#### [WHAT IS NEEDED]
Begin with the opening line of the records and extract each line through the one holding "(svguseinch false)"; pictures are not part of the copy.

Design files in text formats
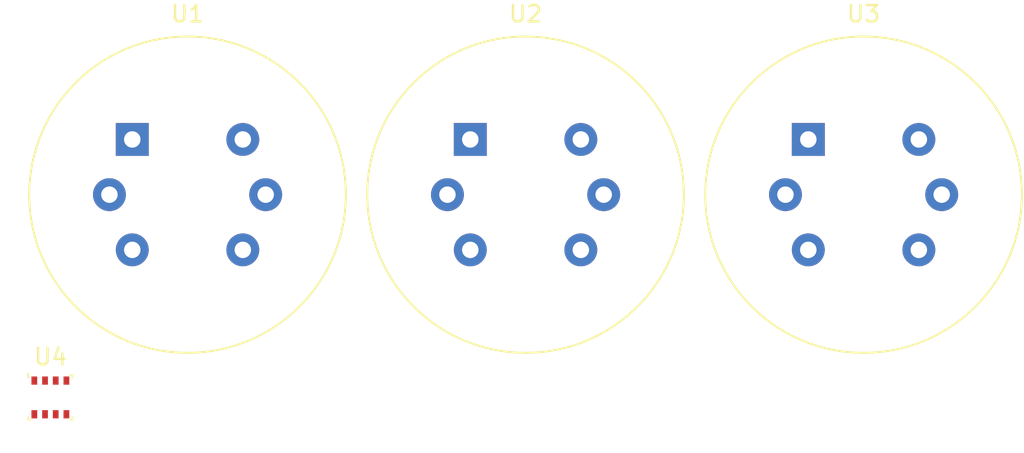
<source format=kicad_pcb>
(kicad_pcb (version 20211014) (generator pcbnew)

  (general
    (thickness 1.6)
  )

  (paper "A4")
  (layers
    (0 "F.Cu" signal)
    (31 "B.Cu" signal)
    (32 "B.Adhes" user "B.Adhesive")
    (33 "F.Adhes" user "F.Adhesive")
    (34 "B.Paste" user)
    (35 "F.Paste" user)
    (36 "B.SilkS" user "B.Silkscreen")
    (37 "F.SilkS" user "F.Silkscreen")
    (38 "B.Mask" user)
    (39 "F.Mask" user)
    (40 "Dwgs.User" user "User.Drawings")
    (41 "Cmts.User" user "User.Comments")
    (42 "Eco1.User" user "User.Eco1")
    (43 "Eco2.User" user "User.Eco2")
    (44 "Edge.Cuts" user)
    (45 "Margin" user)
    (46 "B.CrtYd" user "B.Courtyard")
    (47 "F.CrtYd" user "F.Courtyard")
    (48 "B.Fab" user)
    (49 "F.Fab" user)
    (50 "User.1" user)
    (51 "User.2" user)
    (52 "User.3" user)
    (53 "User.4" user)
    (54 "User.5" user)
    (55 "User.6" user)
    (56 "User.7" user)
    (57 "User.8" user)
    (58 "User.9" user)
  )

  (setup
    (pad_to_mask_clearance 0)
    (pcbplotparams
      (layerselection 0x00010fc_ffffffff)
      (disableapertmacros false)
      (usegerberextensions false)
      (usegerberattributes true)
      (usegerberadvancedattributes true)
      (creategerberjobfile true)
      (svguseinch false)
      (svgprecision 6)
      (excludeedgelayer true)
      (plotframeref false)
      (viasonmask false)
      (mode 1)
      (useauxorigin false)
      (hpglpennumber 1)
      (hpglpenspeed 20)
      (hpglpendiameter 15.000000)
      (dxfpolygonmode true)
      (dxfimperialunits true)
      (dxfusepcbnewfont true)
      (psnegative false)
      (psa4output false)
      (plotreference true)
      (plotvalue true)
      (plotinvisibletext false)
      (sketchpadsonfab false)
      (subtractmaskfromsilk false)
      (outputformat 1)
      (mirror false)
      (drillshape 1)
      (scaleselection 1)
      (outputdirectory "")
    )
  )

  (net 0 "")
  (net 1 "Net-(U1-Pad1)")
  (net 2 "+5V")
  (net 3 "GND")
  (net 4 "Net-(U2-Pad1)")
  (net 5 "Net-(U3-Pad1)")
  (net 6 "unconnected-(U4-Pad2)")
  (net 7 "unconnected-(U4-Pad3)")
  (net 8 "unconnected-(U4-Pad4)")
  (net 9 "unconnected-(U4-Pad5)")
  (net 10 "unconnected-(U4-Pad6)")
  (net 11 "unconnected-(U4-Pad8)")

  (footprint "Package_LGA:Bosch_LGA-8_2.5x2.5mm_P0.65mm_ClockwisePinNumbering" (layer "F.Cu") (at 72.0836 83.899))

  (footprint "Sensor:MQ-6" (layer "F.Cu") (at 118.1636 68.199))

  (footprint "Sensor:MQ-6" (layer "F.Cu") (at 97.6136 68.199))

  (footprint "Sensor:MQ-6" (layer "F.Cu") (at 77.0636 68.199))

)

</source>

#### [EXERCISE RESULT]
<source format=kicad_pcb>
(kicad_pcb (version 20211014) (generator pcbnew)

  (general
    (thickness 1.6)
  )

  (paper "A4")
  (layers
    (0 "F.Cu" signal)
    (31 "B.Cu" signal)
    (32 "B.Adhes" user "B.Adhesive")
    (33 "F.Adhes" user "F.Adhesive")
    (34 "B.Paste" user)
    (35 "F.Paste" user)
    (36 "B.SilkS" user "B.Silkscreen")
    (37 "F.SilkS" user "F.Silkscreen")
    (38 "B.Mask" user)
    (39 "F.Mask" user)
    (40 "Dwgs.User" user "User.Drawings")
    (41 "Cmts.User" user "User.Comments")
    (42 "Eco1.User" user "User.Eco1")
    (43 "Eco2.User" user "User.Eco2")
    (44 "Edge.Cuts" user)
    (45 "Margin" user)
    (46 "B.CrtYd" user "B.Courtyard")
    (47 "F.CrtYd" user "F.Courtyard")
    (48 "B.Fab" user)
    (49 "F.Fab" user)
    (50 "User.1" user)
    (51 "User.2" user)
    (52 "User.3" user)
    (53 "User.4" user)
    (54 "User.5" user)
    (55 "User.6" user)
    (56 "User.7" user)
    (57 "User.8" user)
    (58 "User.9" user)
  )

  (setup
    (pad_to_mask_clearance 0)
    (pcbplotparams
      (layerselection 0x00010fc_ffffffff)
      (disableapertmacros false)
      (usegerberextensions false)
      (usegerberattributes true)
      (usegerberadvancedattributes true)
      (creategerberjobfile true)
      (svguseinch false)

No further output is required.